My books stopped syncing from my kindle to my Fire. What should I do?


----------



## Vicki G. (Feb 18, 2010)

My Amazon WiFi problems of last night were gone this morning.  Check to make sure you're "connected" on both devices.  

Grrrrrrrrrrrr.  Gotta HATE electronic gadgets when they don't behave properly!


----------



## Ann in Arlington (Oct 27, 2008)

Be sure wireless is on and you're connected on each device. Do a sync on each device.

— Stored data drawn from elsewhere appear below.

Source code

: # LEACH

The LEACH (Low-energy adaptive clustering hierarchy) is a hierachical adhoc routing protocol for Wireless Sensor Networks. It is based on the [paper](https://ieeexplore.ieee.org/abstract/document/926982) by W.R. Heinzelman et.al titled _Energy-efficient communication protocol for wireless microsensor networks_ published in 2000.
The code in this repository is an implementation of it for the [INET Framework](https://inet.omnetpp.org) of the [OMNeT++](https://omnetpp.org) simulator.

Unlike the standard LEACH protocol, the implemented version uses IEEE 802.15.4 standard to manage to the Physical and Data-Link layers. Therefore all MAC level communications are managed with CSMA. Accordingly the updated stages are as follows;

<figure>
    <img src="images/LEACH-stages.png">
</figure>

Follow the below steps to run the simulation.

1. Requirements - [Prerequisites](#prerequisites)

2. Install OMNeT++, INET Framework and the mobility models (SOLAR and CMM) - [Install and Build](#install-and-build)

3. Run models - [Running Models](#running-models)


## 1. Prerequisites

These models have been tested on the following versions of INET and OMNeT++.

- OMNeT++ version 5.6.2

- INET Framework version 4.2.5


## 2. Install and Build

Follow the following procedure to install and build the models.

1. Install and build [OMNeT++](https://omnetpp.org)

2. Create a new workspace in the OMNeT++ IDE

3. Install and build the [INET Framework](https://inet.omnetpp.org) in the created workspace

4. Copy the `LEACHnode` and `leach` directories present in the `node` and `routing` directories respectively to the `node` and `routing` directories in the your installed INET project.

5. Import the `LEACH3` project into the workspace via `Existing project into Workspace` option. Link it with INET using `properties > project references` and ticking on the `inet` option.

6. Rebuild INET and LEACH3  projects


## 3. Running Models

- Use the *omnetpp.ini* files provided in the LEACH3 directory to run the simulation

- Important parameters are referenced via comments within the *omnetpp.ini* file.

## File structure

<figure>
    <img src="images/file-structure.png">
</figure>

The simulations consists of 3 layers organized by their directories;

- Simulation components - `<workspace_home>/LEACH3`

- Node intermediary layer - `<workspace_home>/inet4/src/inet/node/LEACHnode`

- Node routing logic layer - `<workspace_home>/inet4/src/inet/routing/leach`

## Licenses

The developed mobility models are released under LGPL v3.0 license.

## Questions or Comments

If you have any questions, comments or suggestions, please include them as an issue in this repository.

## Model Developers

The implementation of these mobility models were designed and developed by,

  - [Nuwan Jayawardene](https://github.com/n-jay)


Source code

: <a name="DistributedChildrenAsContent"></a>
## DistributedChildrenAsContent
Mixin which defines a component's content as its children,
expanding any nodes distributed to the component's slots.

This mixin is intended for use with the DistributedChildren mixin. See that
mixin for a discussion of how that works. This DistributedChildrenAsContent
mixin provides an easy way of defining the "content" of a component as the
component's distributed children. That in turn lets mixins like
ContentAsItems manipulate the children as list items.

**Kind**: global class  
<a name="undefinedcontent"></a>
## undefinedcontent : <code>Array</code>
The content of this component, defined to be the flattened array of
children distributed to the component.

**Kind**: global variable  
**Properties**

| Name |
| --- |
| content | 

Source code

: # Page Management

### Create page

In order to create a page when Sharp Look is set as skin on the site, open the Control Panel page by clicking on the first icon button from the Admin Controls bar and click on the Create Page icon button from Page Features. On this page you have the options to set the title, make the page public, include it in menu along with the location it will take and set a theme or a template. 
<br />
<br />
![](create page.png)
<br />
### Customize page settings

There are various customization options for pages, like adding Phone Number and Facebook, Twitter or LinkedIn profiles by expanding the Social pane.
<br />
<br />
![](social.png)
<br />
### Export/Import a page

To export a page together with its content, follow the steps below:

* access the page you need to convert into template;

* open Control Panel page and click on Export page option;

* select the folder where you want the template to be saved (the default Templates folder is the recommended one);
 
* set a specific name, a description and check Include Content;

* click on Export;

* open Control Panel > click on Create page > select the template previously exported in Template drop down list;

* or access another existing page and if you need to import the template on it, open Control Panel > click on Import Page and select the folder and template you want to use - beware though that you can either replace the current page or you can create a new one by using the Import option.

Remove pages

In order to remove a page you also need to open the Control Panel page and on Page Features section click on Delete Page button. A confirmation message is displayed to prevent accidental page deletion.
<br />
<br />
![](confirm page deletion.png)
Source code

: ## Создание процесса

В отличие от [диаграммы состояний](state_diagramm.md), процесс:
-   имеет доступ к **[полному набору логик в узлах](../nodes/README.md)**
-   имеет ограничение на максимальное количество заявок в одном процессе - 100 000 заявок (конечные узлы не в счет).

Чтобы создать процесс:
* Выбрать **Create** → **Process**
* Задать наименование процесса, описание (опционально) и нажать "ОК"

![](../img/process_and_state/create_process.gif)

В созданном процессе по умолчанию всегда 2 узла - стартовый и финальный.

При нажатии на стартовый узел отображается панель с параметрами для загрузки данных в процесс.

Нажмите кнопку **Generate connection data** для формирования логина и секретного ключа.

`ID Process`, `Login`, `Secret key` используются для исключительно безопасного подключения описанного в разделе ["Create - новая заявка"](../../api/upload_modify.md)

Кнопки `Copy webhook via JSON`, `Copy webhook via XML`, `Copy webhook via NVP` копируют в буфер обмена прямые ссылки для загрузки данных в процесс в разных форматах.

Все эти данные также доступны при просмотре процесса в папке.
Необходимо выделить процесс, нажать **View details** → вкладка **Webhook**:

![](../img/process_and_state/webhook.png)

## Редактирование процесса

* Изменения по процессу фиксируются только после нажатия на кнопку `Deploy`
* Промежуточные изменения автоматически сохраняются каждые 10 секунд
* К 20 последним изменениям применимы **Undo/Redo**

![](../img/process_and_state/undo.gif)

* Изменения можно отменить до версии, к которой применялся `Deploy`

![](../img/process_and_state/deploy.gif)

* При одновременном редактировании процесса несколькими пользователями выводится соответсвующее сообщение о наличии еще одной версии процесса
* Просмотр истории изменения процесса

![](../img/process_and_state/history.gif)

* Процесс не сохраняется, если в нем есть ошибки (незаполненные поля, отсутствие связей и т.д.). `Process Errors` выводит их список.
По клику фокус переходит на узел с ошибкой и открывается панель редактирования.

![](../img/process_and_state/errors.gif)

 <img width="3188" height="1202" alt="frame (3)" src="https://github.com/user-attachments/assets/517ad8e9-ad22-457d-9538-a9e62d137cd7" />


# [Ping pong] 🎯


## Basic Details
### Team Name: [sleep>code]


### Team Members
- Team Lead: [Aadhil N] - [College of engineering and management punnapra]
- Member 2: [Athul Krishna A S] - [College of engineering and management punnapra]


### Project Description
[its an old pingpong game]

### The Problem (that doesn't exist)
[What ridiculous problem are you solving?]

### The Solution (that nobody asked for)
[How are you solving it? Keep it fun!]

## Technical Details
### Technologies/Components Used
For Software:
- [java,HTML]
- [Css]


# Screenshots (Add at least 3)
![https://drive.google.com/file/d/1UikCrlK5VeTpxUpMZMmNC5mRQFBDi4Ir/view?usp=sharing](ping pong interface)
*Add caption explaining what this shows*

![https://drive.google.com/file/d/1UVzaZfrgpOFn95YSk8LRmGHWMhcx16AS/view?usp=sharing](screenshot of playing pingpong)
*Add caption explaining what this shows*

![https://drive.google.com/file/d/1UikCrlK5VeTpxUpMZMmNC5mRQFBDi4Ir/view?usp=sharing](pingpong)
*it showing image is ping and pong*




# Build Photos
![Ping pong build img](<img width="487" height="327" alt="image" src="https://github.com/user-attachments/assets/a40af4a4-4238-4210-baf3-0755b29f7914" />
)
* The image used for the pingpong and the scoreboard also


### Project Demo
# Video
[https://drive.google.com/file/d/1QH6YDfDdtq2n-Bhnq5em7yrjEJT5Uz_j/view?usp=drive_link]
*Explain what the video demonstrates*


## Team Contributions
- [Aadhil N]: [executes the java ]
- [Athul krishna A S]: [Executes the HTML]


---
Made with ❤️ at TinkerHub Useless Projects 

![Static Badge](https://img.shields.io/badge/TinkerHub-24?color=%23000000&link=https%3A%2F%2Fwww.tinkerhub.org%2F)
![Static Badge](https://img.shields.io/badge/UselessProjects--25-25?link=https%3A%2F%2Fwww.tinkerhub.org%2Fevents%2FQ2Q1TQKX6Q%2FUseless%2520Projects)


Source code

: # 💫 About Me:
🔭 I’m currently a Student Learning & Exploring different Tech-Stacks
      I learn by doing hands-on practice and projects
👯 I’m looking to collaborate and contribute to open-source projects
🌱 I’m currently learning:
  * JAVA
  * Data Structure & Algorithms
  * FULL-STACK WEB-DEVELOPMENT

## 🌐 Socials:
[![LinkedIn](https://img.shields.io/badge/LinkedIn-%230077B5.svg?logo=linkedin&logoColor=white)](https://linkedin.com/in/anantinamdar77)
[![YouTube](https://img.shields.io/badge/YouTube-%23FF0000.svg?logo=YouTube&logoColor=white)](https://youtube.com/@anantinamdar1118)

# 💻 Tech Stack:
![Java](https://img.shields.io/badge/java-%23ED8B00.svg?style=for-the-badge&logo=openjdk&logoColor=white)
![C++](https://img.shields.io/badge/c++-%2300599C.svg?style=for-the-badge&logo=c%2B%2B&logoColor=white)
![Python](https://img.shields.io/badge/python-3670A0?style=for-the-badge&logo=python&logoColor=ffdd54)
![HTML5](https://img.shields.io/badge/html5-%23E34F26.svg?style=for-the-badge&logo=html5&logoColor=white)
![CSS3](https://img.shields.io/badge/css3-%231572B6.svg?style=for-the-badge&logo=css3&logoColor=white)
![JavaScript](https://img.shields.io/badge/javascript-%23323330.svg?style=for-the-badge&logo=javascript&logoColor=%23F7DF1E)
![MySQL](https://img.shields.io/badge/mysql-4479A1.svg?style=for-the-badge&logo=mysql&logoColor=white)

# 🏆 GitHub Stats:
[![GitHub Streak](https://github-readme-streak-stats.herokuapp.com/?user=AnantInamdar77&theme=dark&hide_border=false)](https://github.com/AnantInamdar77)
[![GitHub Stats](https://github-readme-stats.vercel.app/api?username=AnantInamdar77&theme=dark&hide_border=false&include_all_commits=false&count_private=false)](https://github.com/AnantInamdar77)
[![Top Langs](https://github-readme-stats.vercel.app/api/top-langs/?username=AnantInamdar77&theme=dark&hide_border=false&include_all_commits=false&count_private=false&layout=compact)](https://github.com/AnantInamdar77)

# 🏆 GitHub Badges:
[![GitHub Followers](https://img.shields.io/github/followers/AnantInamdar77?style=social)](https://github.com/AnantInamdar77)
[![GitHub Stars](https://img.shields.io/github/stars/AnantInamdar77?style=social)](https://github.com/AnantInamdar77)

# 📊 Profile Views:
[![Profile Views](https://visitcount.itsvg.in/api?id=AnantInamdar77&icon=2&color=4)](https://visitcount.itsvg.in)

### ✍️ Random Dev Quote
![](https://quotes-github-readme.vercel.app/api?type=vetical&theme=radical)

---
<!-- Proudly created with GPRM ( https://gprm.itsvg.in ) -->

Then do the first one again.

If the books still aren't synced on the Fire, try the steps in this FAQ post: 
http://www.kboards.com/index.php/topic,91485.msg1527766.html#msg1527766

You may lose your font and style settings but it triggers the Fire to go back and re-retrieve everything . . . almost like it was brand new but without wiping the whole thing.


----------



## Toby (Nov 25, 2008)

Thanks For the help, Ann. I always keep the wifi on the newest kindles & the Fire. I always click on the sync icon on the Fire, but i don't always click on the check & sync button on the newer kindles, because usually it syncs right up to the correct page. I am going to try syncing on my kindle & then check the Fire right after. See if that works. Hopefully, that will work, so I don't have to do your other suggestion.


----------



## sadievan (Dec 21, 2010)

Toby said:


> My books stopped syncing from my kindle to my Fire. What should I do?


Are these books you bought from Amazon or books you mailed as personal docs?

Carol


----------



## Toby (Nov 25, 2008)

Yes, it's been a bad computer week. Now that I fixed the urgent stuff, I will concentrate more on the book syncing. So far, I have not fixed this problem. I will keep trying different things.


----------



## Toby (Nov 25, 2008)

I fixed this. Syncing back & forth did not work. I then rebooted the Fire. It worked! Hurray!


----------